Odd, that timeline doesn’t mention Islam and only uses the word Muslim twice. Anyway, why does it matter who fought over what before Islam? Jihad and sharia threaten civilization right now. That we can trace its history 1400 years back only makes the threat more certain and, thankfully, predictable. We know the duplicity and depravity of the jihadis has no bottom. Their faith in the supremacy of Allah and the infallibility of the Koran is unshakeable. They want to spread this faith, forcably by active jihad when possible, to the entire planet.
“I guess youre the “good guys” if you are on the US payroll”

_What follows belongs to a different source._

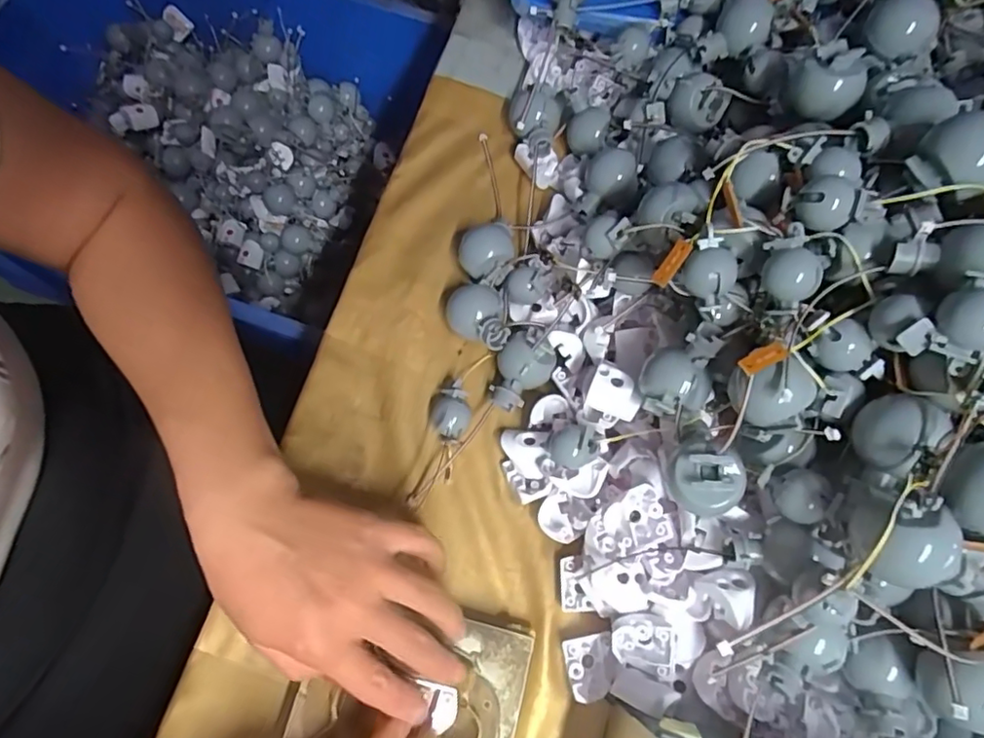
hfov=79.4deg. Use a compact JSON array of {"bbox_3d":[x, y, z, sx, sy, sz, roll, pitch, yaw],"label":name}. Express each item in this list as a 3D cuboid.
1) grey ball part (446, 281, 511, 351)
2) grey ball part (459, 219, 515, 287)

Of course there are sides. I want civilization to win.
“You are reading one piece that specifically concludes that “war is not a solution for terrorism” by pointing out the grim reality of modern warfare. There is no hypocrisy or mendacity; You infer it by pointing out the things left unsaid to bolster your reasoning for dismissing his point of view.”
Zinn points out the grim reality of modern warfare, which no reader would argue. It is a tautology. He then concludes (because you can conclude whatever you like from a tautology) that war = terrorism. The logic in this work of Zinn’s is flawed, regardless of what he has written elsewhere.
Too bad Saddam didn’t get an Alpha Whiskey Romeo like Zarqawi.
“Hello? If jihadis hide behind baby carriages and we blow them up – its the Jihadis fault the baby died?”
Hello? If Nazi’s occupy Paris and we blow them up – it’s the Nazi’s fault that French men, women, and children die?